This site is devoted to theological and philosophical investigations of the spiritual meanings of life, current events, music, spiritual growth, nature, and learning to be attuned to listening to the 'language of God.' The name of this blog comes from one of Jonathan Edwards's journals which he called 'Shadows of Divine Things,' and later renamed 'Images of Divine Things.' As a Christian I am continously on a spiritual journey to grow more into the image of Christ, to understand what it means to be crucified with Christ. To seek the truths of the Christian Faith is of upmost importance, and to know that any truths that are found outside of Christianity are present there because they ultimately point to God. I have an M.A. in theology and apologetics and I completed one year of graduate studies in Philosophy at Marquette University.

Thursday, April 13, 2006

The Essentials (Part One)

Without trying to sound like a “fundamentalist” (in the historic sense of the word) the question of what are the fundamentals, or better yet, what are the essentials of the Christian faith is a question that I continue to ask myself. In other words, I often wonder and research what is necessary for me to adhere to, believe, and embrace in order to call myself a Christian. Is the virgin birth a necessary doctrine? How about the inerrancy of the Bible? Better yet, if these, and other doctrines, where removed in every sense of the word removed (historically, factually, etc.) would that negate (or annul) my Christian faith?

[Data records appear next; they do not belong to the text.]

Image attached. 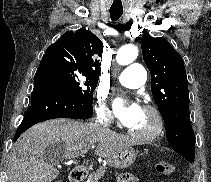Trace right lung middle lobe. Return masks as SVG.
I'll return each mask as SVG.
<instances>
[{
  "instance_id": "right-lung-middle-lobe-1",
  "label": "right lung middle lobe",
  "mask_w": 211,
  "mask_h": 182,
  "mask_svg": "<svg viewBox=\"0 0 211 182\" xmlns=\"http://www.w3.org/2000/svg\"><path fill=\"white\" fill-rule=\"evenodd\" d=\"M41 70L47 72L64 89L72 92L74 96L88 104H93V92L98 79L88 77L76 69L65 67L57 63H50Z\"/></svg>"
}]
</instances>
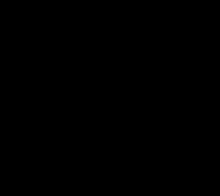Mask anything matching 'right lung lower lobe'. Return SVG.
Returning <instances> with one entry per match:
<instances>
[{"instance_id":"right-lung-lower-lobe-1","label":"right lung lower lobe","mask_w":220,"mask_h":196,"mask_svg":"<svg viewBox=\"0 0 220 196\" xmlns=\"http://www.w3.org/2000/svg\"><path fill=\"white\" fill-rule=\"evenodd\" d=\"M64 131L68 134H75V129L72 128L66 121L62 122Z\"/></svg>"}]
</instances>
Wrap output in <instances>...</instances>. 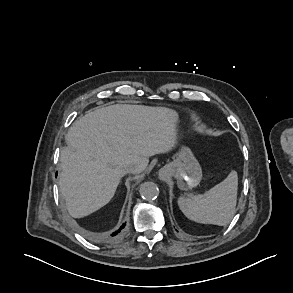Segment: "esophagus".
<instances>
[{
  "mask_svg": "<svg viewBox=\"0 0 293 293\" xmlns=\"http://www.w3.org/2000/svg\"><path fill=\"white\" fill-rule=\"evenodd\" d=\"M165 176V173H163V171L160 172V177Z\"/></svg>",
  "mask_w": 293,
  "mask_h": 293,
  "instance_id": "esophagus-1",
  "label": "esophagus"
}]
</instances>
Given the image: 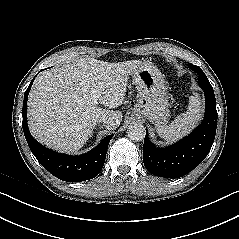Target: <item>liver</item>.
<instances>
[{
    "mask_svg": "<svg viewBox=\"0 0 239 239\" xmlns=\"http://www.w3.org/2000/svg\"><path fill=\"white\" fill-rule=\"evenodd\" d=\"M137 64V60L109 63L85 57L43 72L28 98L33 137L56 151L76 153L91 137L99 117H109L105 127L116 129L123 116L113 109L122 104L128 76ZM93 95L97 104L109 109L94 105Z\"/></svg>",
    "mask_w": 239,
    "mask_h": 239,
    "instance_id": "obj_1",
    "label": "liver"
}]
</instances>
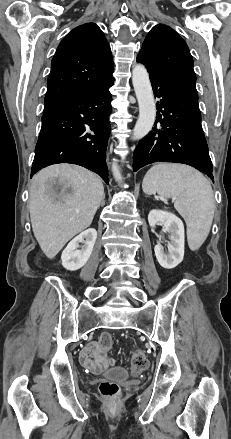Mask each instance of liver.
<instances>
[{"label": "liver", "mask_w": 231, "mask_h": 439, "mask_svg": "<svg viewBox=\"0 0 231 439\" xmlns=\"http://www.w3.org/2000/svg\"><path fill=\"white\" fill-rule=\"evenodd\" d=\"M104 197L101 179L83 167L55 164L33 177L29 196L31 224L49 259L91 225Z\"/></svg>", "instance_id": "6515ba94"}]
</instances>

I tend to agree with what Ben Myers posted on his blog, responding to Chris Tilling, about a month ago regarding the essentials or fundamentals of the Christian faith. Ben declared, “. . . there’s no question of trying to impose certain beliefs on others or of turning certain doctrines into laws that must be obeyed, but only of describing those beliefs that distinctively mark out Christian communities and traditions from other communities and traditions. So what are the “identifying beliefs” of Christian faith? It seems to me that there are two related ones: Christian faith is identified both by its christological character and by its trinitarian character. And at the core of both of these identifying characteristics is a single, central belief: a belief in the unity between Jesus Christ and God.” I think Ben makes a good point, but one could still ask, so what are those “identifying beliefs” that are identified by their Christological and Trinitarian character?

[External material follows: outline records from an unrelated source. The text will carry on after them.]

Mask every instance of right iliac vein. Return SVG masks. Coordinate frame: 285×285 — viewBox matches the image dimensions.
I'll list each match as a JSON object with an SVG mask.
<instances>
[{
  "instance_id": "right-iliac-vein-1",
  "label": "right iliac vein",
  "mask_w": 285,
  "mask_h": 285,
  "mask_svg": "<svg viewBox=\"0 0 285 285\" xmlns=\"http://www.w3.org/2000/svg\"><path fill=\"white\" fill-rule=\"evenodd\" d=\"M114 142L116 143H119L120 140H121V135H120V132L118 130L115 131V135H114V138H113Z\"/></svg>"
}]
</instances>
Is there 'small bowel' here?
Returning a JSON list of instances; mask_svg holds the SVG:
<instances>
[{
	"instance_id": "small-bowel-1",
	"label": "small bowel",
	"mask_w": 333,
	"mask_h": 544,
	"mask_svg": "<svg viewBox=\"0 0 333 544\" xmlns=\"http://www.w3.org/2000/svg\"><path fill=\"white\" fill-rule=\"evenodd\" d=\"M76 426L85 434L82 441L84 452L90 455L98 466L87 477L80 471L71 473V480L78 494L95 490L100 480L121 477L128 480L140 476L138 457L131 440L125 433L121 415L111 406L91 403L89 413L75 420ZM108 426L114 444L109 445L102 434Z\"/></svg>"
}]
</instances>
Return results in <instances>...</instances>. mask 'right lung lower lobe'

Why are certain doctrines essential and others not? What is essential and what is not? I still think these questions remain good questions, but is there really a need to ask such questions? These are a few of the questions that sometimes keep me up at night. While I have come to terms with a few doctrines which I believe are not essential, and others which are definitely essential, there are a few that have really made me re-think their overall importance in terms of their essentialness. So what do you think? What are the essential doctrines which mark us distinctively as Christians?

[More to come]

6 Comments:

Blogger Ben Myers said...

Looks like a good series, Todd. I'll look forward to hearing your other thoughts about this.

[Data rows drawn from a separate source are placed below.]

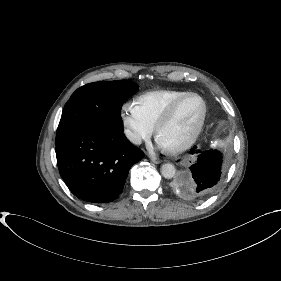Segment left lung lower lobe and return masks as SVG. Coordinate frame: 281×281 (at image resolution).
Instances as JSON below:
<instances>
[{"label":"left lung lower lobe","mask_w":281,"mask_h":281,"mask_svg":"<svg viewBox=\"0 0 281 281\" xmlns=\"http://www.w3.org/2000/svg\"><path fill=\"white\" fill-rule=\"evenodd\" d=\"M191 154L199 153L196 163L191 167V177L185 182L184 190L192 200H201L209 197L219 187L222 177V156L217 150H208L201 153L196 146Z\"/></svg>","instance_id":"0a47b994"}]
</instances>
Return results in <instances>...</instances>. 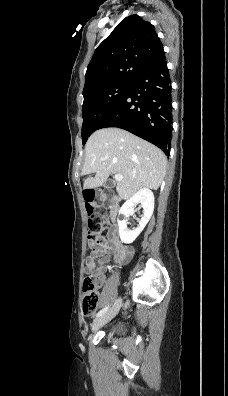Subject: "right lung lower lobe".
Segmentation results:
<instances>
[{
	"instance_id": "1",
	"label": "right lung lower lobe",
	"mask_w": 228,
	"mask_h": 396,
	"mask_svg": "<svg viewBox=\"0 0 228 396\" xmlns=\"http://www.w3.org/2000/svg\"><path fill=\"white\" fill-rule=\"evenodd\" d=\"M171 80L163 47L131 82L117 107L99 129H125L159 147L169 156L172 137Z\"/></svg>"
}]
</instances>
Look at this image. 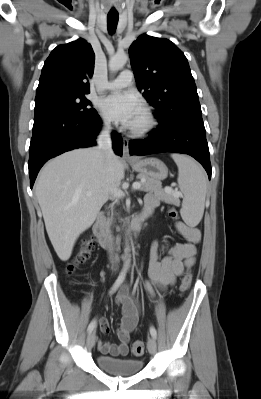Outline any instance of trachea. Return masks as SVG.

And by the way, congratulations on the job offer!

6:43 PM, April 13, 2006  
Blogger Chris Tilling said...

yes, I second Ben. I've been praying for your job situation.

7:38 PM, April 13, 2006  
Blogger T.B. Vick said...

Thank you both. I actually got an awesome offer from Verizon communications - So I took that position. Thanks for your prayers.

10:08 PM, April 13, 2006  
Blogger C. Stirling Bartholomew said...

T.B.,

RE: what is essential

I was driving north to White Center last week (only 30 blocks from Seahurst Park) and I came to a stoplight behind a biker on a full-dress HD hog, wearing a german style helmet and "colors", in this case a denim jacket embossed with a large biker insignia and across the top the word Resurrection. That word all by itself comes the very close to being a summation of what is essential. I think it was Russian Orthodoxy that helped to wake me out of my post evangelical cynicism by focusing on the Resurrection.

By the way, the biker who didn't stick around for me to photograph him, was a member of the Resurrection biker club in Seattle. I know almost nothing about them but the did have a party in Seahurst Park two summers ago which was attended by lots of bikers and many of them had Resurrection painted on the gas tanks of their HD hogs.

If they show up again perhaps I can get some photos and post them.

CSB

12:05 AM, April 14, 2006  
Blogger Chris Tilling said...

Brilliant news Todd!

5:15 AM, April 14, 2006  
Blogger T.B. Vick said...

CSB,

That's a great story. I agree when you declare, "That word all by itself comes the very close to being a summation of what is essential."

That word by itself, and all that it means to us as Christians is in and of itself an essential.